INFORMATION SHOWN:
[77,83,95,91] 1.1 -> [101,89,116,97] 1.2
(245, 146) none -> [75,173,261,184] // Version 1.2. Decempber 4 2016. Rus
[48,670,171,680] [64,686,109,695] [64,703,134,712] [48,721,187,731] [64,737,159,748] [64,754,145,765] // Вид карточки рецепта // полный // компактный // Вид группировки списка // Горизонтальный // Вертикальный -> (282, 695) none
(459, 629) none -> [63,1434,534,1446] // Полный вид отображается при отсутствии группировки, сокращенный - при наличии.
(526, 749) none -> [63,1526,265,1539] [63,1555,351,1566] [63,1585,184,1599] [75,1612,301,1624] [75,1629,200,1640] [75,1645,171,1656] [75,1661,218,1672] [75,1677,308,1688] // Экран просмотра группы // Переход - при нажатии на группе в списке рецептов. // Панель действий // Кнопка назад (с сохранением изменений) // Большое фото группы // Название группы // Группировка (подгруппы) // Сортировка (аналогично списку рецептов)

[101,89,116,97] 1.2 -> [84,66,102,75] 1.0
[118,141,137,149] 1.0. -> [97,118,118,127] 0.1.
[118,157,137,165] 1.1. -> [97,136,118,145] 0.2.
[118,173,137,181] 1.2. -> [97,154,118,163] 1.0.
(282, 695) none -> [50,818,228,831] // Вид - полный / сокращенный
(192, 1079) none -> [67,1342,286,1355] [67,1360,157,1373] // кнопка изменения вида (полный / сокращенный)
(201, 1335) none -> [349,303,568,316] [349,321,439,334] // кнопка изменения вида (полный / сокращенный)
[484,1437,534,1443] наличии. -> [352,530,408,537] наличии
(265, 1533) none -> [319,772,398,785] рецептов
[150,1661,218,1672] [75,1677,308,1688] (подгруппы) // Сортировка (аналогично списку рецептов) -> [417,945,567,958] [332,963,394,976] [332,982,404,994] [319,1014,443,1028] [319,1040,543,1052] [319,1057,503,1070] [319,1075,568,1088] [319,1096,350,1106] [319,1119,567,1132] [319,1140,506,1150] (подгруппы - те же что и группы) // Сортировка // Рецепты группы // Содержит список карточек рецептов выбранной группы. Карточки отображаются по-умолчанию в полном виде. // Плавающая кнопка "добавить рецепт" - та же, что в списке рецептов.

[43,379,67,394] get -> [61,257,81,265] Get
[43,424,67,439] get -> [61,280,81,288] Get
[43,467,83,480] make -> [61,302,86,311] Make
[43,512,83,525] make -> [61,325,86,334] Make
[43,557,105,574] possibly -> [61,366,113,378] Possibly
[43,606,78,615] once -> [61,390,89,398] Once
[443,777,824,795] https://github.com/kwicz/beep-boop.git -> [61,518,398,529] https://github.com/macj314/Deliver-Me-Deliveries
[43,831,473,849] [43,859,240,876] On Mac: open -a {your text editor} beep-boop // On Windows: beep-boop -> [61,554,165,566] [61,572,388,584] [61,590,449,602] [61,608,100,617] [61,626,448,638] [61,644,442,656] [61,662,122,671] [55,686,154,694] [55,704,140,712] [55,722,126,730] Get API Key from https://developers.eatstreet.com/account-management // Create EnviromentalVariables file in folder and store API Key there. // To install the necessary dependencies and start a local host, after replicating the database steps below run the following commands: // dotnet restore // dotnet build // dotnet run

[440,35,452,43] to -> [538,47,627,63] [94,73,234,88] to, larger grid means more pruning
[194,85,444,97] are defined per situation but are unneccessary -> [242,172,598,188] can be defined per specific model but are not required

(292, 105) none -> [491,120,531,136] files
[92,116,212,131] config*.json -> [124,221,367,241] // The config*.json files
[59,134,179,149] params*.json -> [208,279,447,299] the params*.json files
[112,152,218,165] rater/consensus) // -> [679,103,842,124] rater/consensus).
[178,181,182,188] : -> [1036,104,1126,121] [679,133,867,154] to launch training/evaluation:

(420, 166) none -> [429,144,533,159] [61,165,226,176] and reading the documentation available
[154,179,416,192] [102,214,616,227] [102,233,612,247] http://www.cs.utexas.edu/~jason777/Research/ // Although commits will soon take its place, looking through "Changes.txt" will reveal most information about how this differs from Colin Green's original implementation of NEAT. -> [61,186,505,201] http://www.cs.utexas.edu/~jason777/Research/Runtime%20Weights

EXERCISE DETAILS: All records above are to be output again exactly as they stand.

FINISHED EXERCISE:
[77,83,95,91] 1.1 -> [101,89,116,97] 1.2
(245, 146) none -> [75,173,261,184] // Version 1.2. Decempber 4 2016. Rus
[48,670,171,680] [64,686,109,695] [64,703,134,712] [48,721,187,731] [64,737,159,748] [64,754,145,765] // Вид карточки рецепта // полный // компактный // Вид группировки списка // Горизонтальный // Вертикальный -> (282, 695) none
(459, 629) none -> [63,1434,534,1446] // Полный вид отображается при отсутствии группировки, сокращенный - при наличии.
(526, 749) none -> [63,1526,265,1539] [63,1555,351,1566] [63,1585,184,1599] [75,1612,301,1624] [75,1629,200,1640] [75,1645,171,1656] [75,1661,218,1672] [75,1677,308,1688] // Экран просмотра группы // Переход - при нажатии на группе в списке рецептов. // Панель действий // Кнопка назад (с сохранением изменений) // Большое фото группы // Название группы // Группировка (подгруппы) // Сортировка (аналогично списку рецептов)

[101,89,116,97] 1.2 -> [84,66,102,75] 1.0
[118,141,137,149] 1.0. -> [97,118,118,127] 0.1.
[118,157,137,165] 1.1. -> [97,136,118,145] 0.2.
[118,173,137,181] 1.2. -> [97,154,118,163] 1.0.
(282, 695) none -> [50,818,228,831] // Вид - полный / сокращенный
(192, 1079) none -> [67,1342,286,1355] [67,1360,157,1373] // кнопка изменения вида (полный / сокращенный)
(201, 1335) none -> [349,303,568,316] [349,321,439,334] // кнопка изменения вида (полный / сокращенный)
[484,1437,534,1443] наличии. -> [352,530,408,537] наличии
(265, 1533) none -> [319,772,398,785] рецептов
[150,1661,218,1672] [75,1677,308,1688] (подгруппы) // Сортировка (аналогично списку рецептов) -> [417,945,567,958] [332,963,394,976] [332,982,404,994] [319,1014,443,1028] [319,1040,543,1052] [319,1057,503,1070] [319,1075,568,1088] [319,1096,350,1106] [319,1119,567,1132] [319,1140,506,1150] (подгруппы - те же что и группы) // Сортировка // Рецепты группы // Содержит список карточек рецептов выбранной группы. Карточки отображаются по-умолчанию в полном виде. // Плавающая кнопка "добавить рецепт" - та же, что в списке рецептов.

[43,379,67,394] get -> [61,257,81,265] Get
[43,424,67,439] get -> [61,280,81,288] Get
[43,467,83,480] make -> [61,302,86,311] Make
[43,512,83,525] make -> [61,325,86,334] Make
[43,557,105,574] possibly -> [61,366,113,378] Possibly
[43,606,78,615] once -> [61,390,89,398] Once
[443,777,824,795] https://github.com/kwicz/beep-boop.git -> [61,518,398,529] https://github.com/macj314/Deliver-Me-Deliveries
[43,831,473,849] [43,859,240,876] On Mac: open -a {your text editor} beep-boop // On Windows: beep-boop -> [61,554,165,566] [61,572,388,584] [61,590,449,602] [61,608,100,617] [61,626,448,638] [61,644,442,656] [61,662,122,671] [55,686,154,694] [55,704,140,712] [55,722,126,730] Get API Key from https://developers.eatstreet.com/account-management // Create EnviromentalVariables file in folder and store API Key there. // To install the necessary dependencies and start a local host, after replicating the database steps below run the following commands: // dotnet restore // dotnet build // dotnet run

[440,35,452,43] to -> [538,47,627,63] [94,73,234,88] to, larger grid means more pruning
[194,85,444,97] are defined per situation but are unneccessary -> [242,172,598,188] can be defined per specific model but are not required

(292, 105) none -> [491,120,531,136] files
[92,116,212,131] config*.json -> [124,221,367,241] // The config*.json files
[59,134,179,149] params*.json -> [208,279,447,299] the params*.json files
[112,152,218,165] rater/consensus) // -> [679,103,842,124] rater/consensus).
[178,181,182,188] : -> [1036,104,1126,121] [679,133,867,154] to launch training/evaluation:

(420, 166) none -> [429,144,533,159] [61,165,226,176] and reading the documentation available
[154,179,416,192] [102,214,616,227] [102,233,612,247] http://www.cs.utexas.edu/~jason777/Research/ // Although commits will soon take its place, looking through "Changes.txt" will reveal most information about how this differs from Colin Green's original implementation of NEAT. -> [61,186,505,201] http://www.cs.utexas.edu/~jason777/Research/Runtime%20Weights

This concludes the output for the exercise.